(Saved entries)
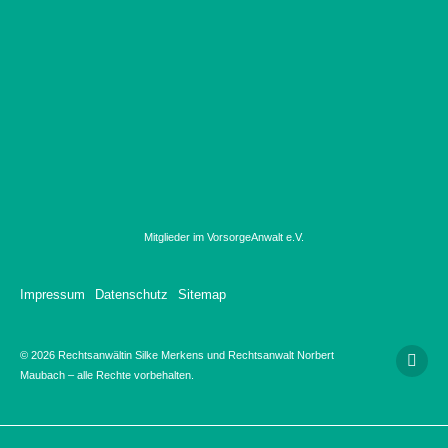
Mitglieder im VorsorgeAnwalt e.V.
Impressum
Datenschutz
Sitemap
© 2026 Rechtsanwältin Silke Merkens und Rechtsanwalt Norbert
Maubach – alle Rechte vorbehalten.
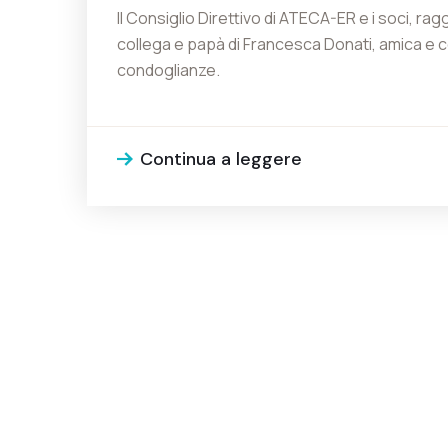
Il Consiglio Direttivo di ATECA-ER e i soci, ra
collega e papà di Francesca Donati, amica e coll
condoglianze.
8 Novembre 2020
SONDAGGIO
Continua a leggere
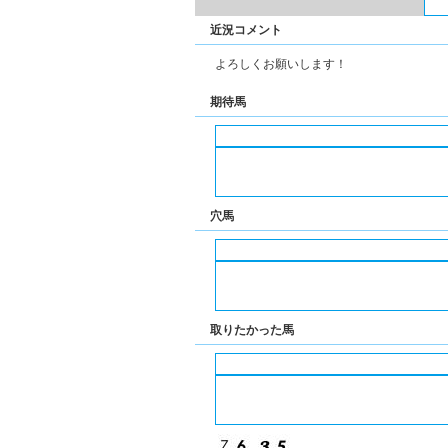
近況コメント
よろしくお願いします！
期待馬
穴馬
取りたかった馬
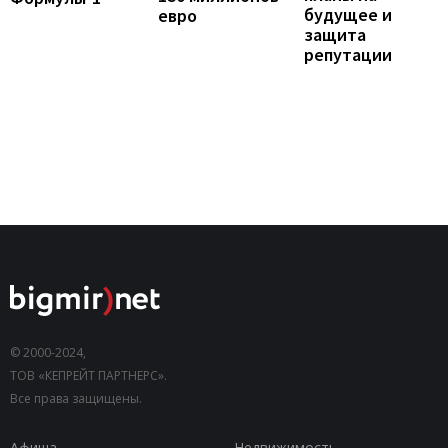
будущее и
евро
защита
репутации
© 2000-2024,
ТОВ «КЕПРЕЙТ ПАРТНЕРС».
Все права защищены.
Афиша
Недвижимость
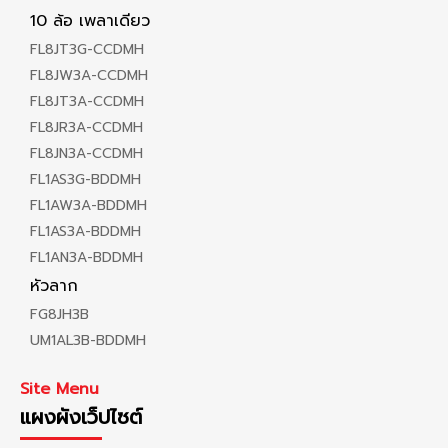
10 ล้อ เพลาเดียว
FL8JT3G-CCDMH
FL8JW3A-CCDMH
FL8JT3A-CCDMH
FL8JR3A-CCDMH
FL8JN3A-CCDMH
FL1AS3G-BDDMH
FL1AW3A-BDDMH
FL1AS3A-BDDMH
FL1AN3A-BDDMH
หัวลาก
FG8JH3B
UM1AL3B-BDDMH
Site Menu
แผงผังเว็ปไซต์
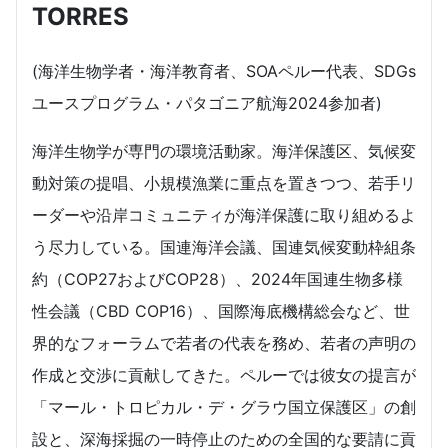
TORRES
(海洋生物学者・海洋教育者、SOAペルー代表、SDGs
ユースプログラム・パタゴニア航海2024参加者)
海洋生物学が専門の環境活動家。海洋保護区、気候変
動対策の提唱、小規模漁業に重点を置きつつ、若手リ
ーダーや沿岸コミュニティが海洋保護に取り組めるよ
う尽力している。国連海洋会議、国連気候変動枠組条
約（COP27およびCOP28）、2024年国連生物多様
性会議（CBD COP16）、国際海底機構総会など、世
界的なフォーラムで若者の代表を務め、若者の声明の
作成と交渉に貢献してきた。ペルーでは彼女の提言が
「マール・トロピカル・デ・グラウ国立保護区」の創
設と、深海採掘の一時停止のための全国的な要請に貢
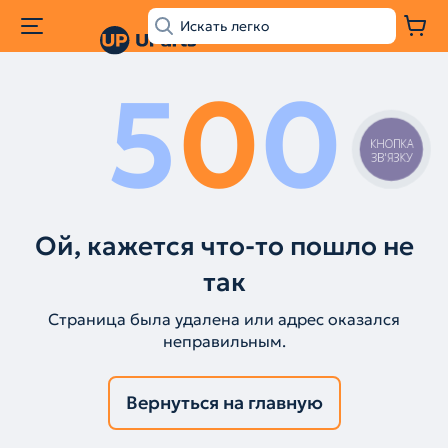
5
0
0
КНОПКА
ЗВ'ЯЗКУ
Ой, кажется что-то пошло не
так
Страница была удалена или адрес оказался
неправильным.
Вернуться на главную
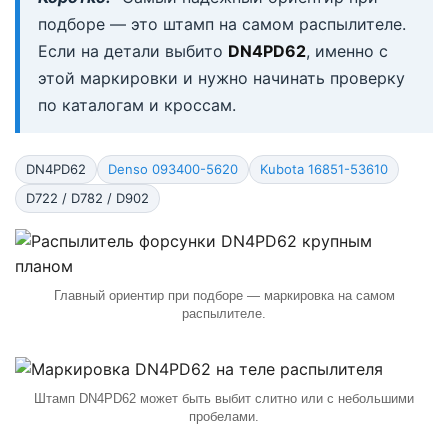
подборе — это штамп на самом распылителе.
Если на детали выбито
DN4PD62
, именно с
этой маркировки и нужно начинать проверку
по каталогам и кроссам.
DN4PD62
Denso 093400-5620
Kubota 16851-53610
D722 / D782 / D902
Главный ориентир при подборе — маркировка на самом
распылителе.
Штамп DN4PD62 может быть выбит слитно или с небольшими
пробелами.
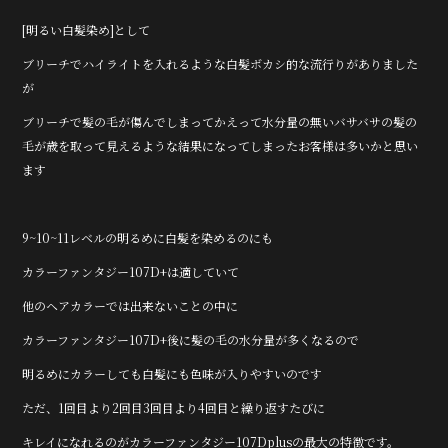
[明るい白髪染め]として
ブリーチでハイライトを入れるような白髪ボカシ的な流行りがありました
が
ブリーチで髪の毛が傷んでしまってかえって水分量の無いバサバサの髪の
毛が歳を取って見えるような結果になってしまったお客様は多いかと思い
ます
9~10~11レベルの明るめに白髪を染めるのにも
カラーファンタジー107D+は適していて
他のヘアカラーでは出来ないことの中に
カラーファンタジー107D+後に髪の毛の水分量が多くなるので
明るめにカラーしても白髪にも色味が入りやすいのです
ただ、1回目より2回目3回目より4回目と繰り返すたびに
キレイになれるのがカラーファンタジー107Dplusの最大の特徴です。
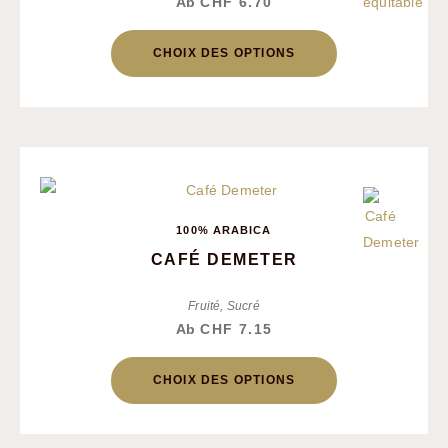
Ab
CHF
6.70
CHOIX DES OPTIONS
100% ARABICA
CAFÉ DEMETER
Fruité, Sucré
Ab
CHF
7.15
CHOIX DES OPTIONS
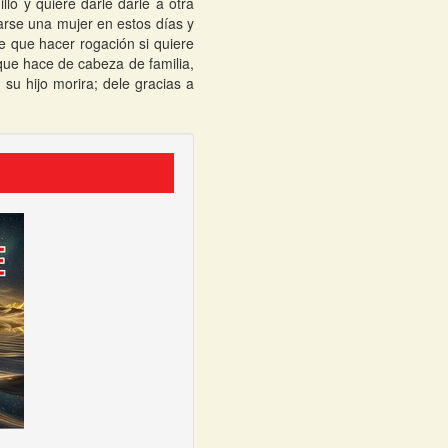
lo y quiere darle darle a otra
varse una mujer en estos días y
ne que hacer rogación si quiere
 que hace de cabeza de familia,
 su hijo morira; dele gracias a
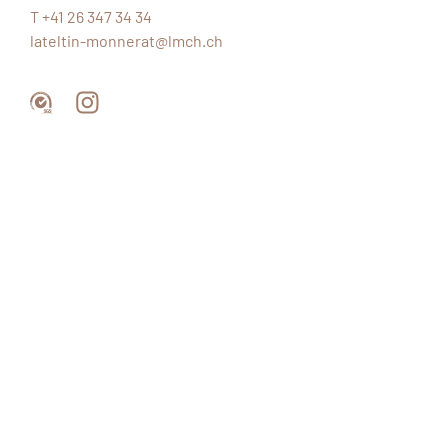
T +41 26 347 34 34
lateltin-monnerat@lmch.ch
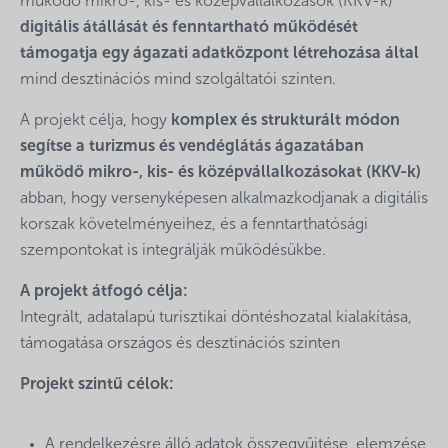
működő mikro-, kis- és középvállalkozások (KKV-k)
digitális átállását és fenntartható működését
támogatja egy ágazati adatközpont létrehozása által
mind desztinációs mind szolgáltatói szinten.
A projekt célja, hogy
komplex és strukturált módon
segítse a turizmus és vendéglátás ágazatában
működő mikro-, kis- és középvállalkozásokat (KKV-k)
abban, hogy versenyképesen alkalmazkodjanak a digitális
korszak követelményeihez, és a fenntarthatósági
szempontokat is integrálják működésükbe.
A projekt átfogó célja:
Integrált, adatalapú turisztikai döntéshozatal kialakítása,
támogatása országos és desztinációs szinten
Projekt szintű célok:
A rendelkezésre álló adatok összegyűjtése, elemzése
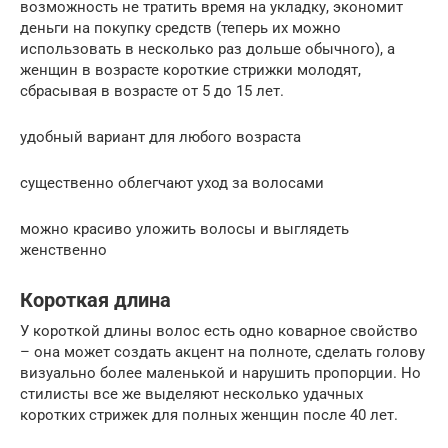
возможность не тратить время на укладку, экономит
деньги на покупку средств (теперь их можно
использовать в несколько раз дольше обычного), а
женщин в возрасте короткие стрижки молодят,
сбрасывая в возрасте от 5 до 15 лет.
удобный вариант для любого возраста
существенно облегчают уход за волосами
можно красиво уложить волосы и выглядеть
женственно
Короткая длина
У короткой длины волос есть одно коварное свойство
– она может создать акцент на полноте, сделать голову
визуально более маленькой и нарушить пропорции. Но
стилисты все же выделяют несколько удачных
коротких стрижек для полных женщин после 40 лет.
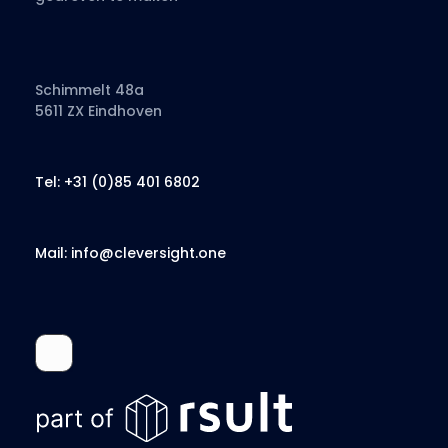
Schimmelt 48a
5611 ZX Eindhoven
Tel: +31 (0)85 401 6802
Mail: info@cleversight.one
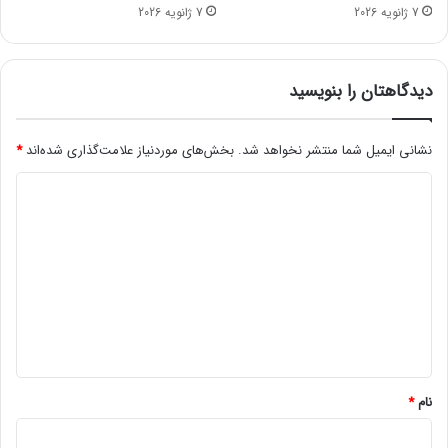
ی
ه
7 ژانویه 2026
7 ژانویه 2026
د
ا
ر
م
ق
دیدگاهتان را بنویسید
ی
م
ت
نشانی ایمیل شما منتشر نخواهد شد.
بخش‌های موردنیاز علامت‌گذاری شده‌اند
*
ن
د
م
و
ی
ن
د
ه
خ
گ
ا
ا
ر
ه
ج
ی
*
نام
*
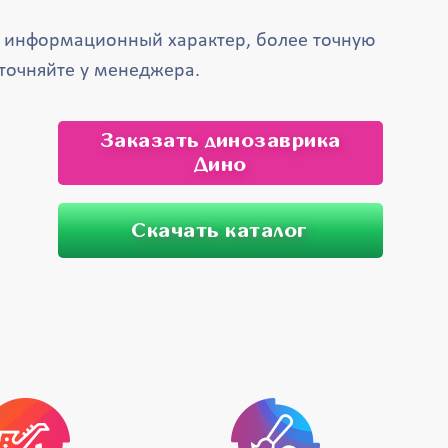
т информационный характер, более точную
точняйте у менеджера.
Заказать динозаврика
Дино
Скачать каталог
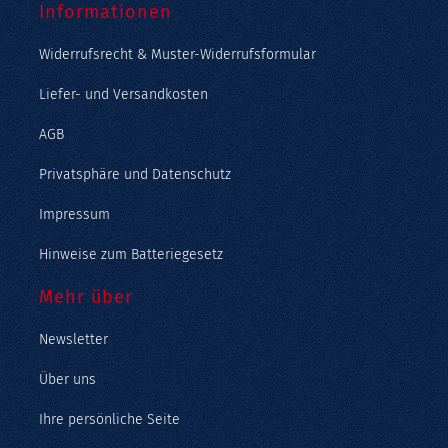
Informationen
Widerrufsrecht & Muster-Widerrufsformular
Liefer- und Versandkosten
AGB
Privatsphäre und Datenschutz
Impressum
Hinweise zum Batteriegesetz
Mehr über
Newsletter
Über uns
Ihre persönliche Seite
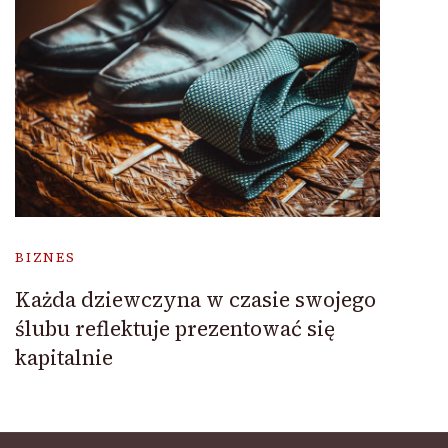
BIZNES
Każda dziewczyna w czasie swojego
ślubu reflektuje prezentować się
kapitalnie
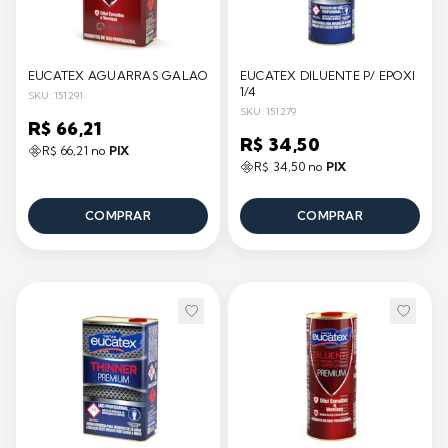
EUCATEX AGUARRAS GALAO
EUCATEX DILUENTE P/ EPOXI
1/4
SKU: 151291
SKU: 151279
R$ 66,21
R$ 34,50
R$ 66,21 no
PIX
R$ 34,50 no
PIX
COMPRAR
COMPRAR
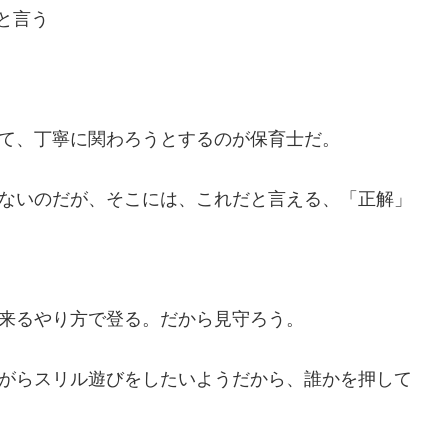
と言う
て、丁寧に関わろうとするのが保育士だ。
ないのだが、そこには、これだと言える、「正解」
来るやり方で登る。だから見守ろう。
がらスリル遊びをしたいようだから、誰かを押して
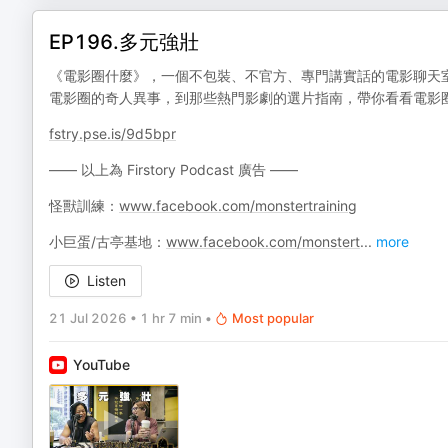
EP196.多元強壯
《電影圈什麼》，一個不包裝、不官方、專門講實話的電影聊天
電影圈的奇人異事，到那些熱門影劇的選片指南，帶你看看電影
fstry.pse.is/9d5bpr
—— 以上為 Firstory Podcast 廣告 ——
怪獸訓練：
www.facebook.com/monstertraining
小巨蛋/古亭基地：
www.facebook.com/monstert
...
more
Listen
21 Jul 2026
•
1 hr 7 min
•
Most popular
YouTube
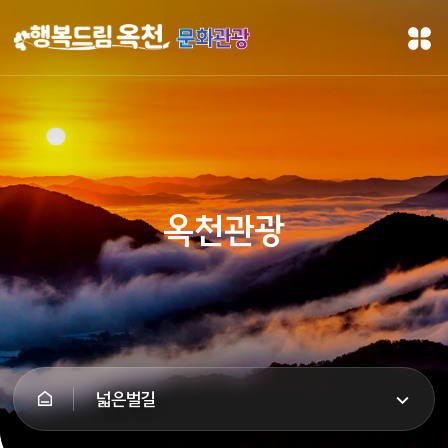
문화관광
옥천관광
넓은벌길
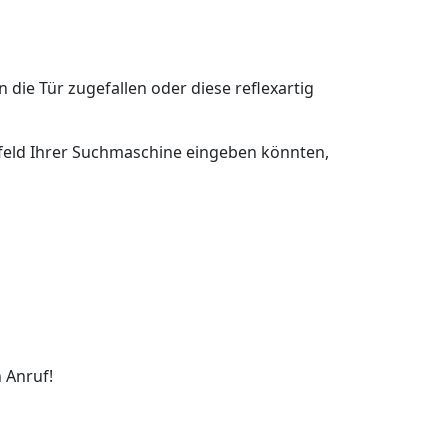
n die Tür zugefallen oder diese reflexartig
chfeld Ihrer Suchmaschine eingeben könnten,
 Anruf!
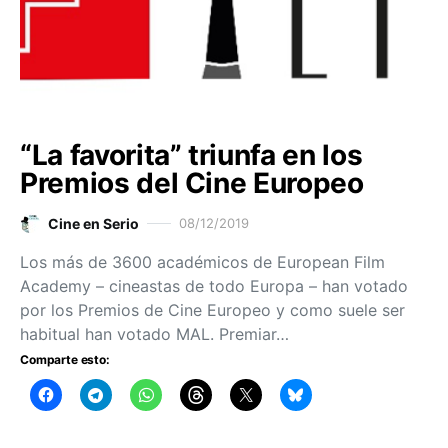
“La favorita” triunfa en los
Premios del Cine Europeo
Cine en Serio
08/12/2019
Los más de 3600 académicos de European Film
Academy – cineastas de todo Europa – han votado
por los Premios de Cine Europeo y como suele ser
habitual han votado MAL. Premiar…
Comparte esto:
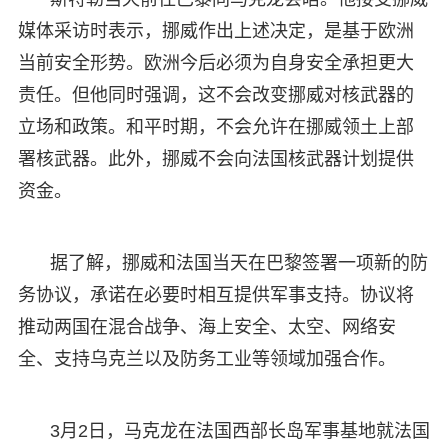
媒体采访时表示，挪威作出上述决定，是基于欧洲
当前安全形势。欧洲今后必须为自身安全承担更大
责任。但他同时强调，这不会改变挪威对核武器的
立场和政策。和平时期，不会允许在挪威领土上部
署核武器。此外，挪威不会向法国核武器计划提供
资金。
据了解，挪威和法国当天在巴黎签署一项新的防
务协议，承诺在必要时相互提供军事支持。协议将
推动两国在混合战争、海上安全、太空、网络安
全、支持乌克兰以及防务工业等领域加强合作。
3月2日，马克龙在法国西部长岛军事基地就法国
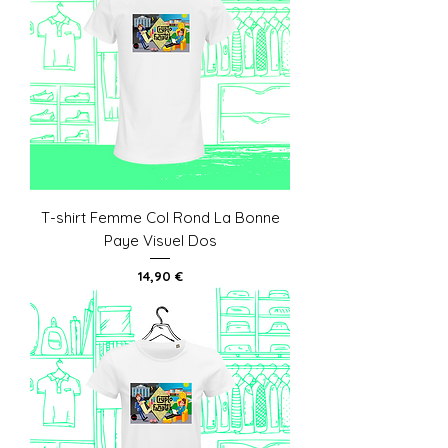
T-shirt Femme Col Rond La Bonne
Paye Visuel Dos
Prix
14,90 €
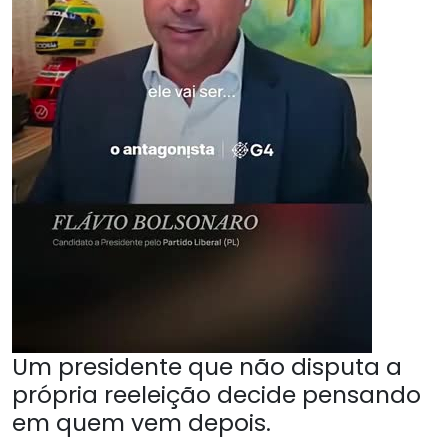
Um presidente que não disputa a
própria reeleição decide pensando
em quem vem depois.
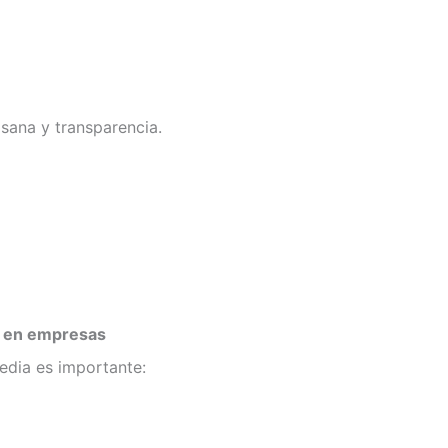
sana y transparencia.
n en empresas
edia es importante:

Try it »
Print, with pictures removed, exactly the lines of the records above from the top through the line containing "collega e papà".

Solution to the problem »
Mitglieder im VorsorgeAnwalt e.V.
Impressum
Datenschutz
Sitemap
© 2026 Rechtsanwältin Silke Merkens und Rechtsanwalt Norbert
Maubach – alle Rechte vorbehalten.
Il Consiglio Direttivo di ATECA-ER e i soci, ra
collega e papà di Francesca Donati, amica e coll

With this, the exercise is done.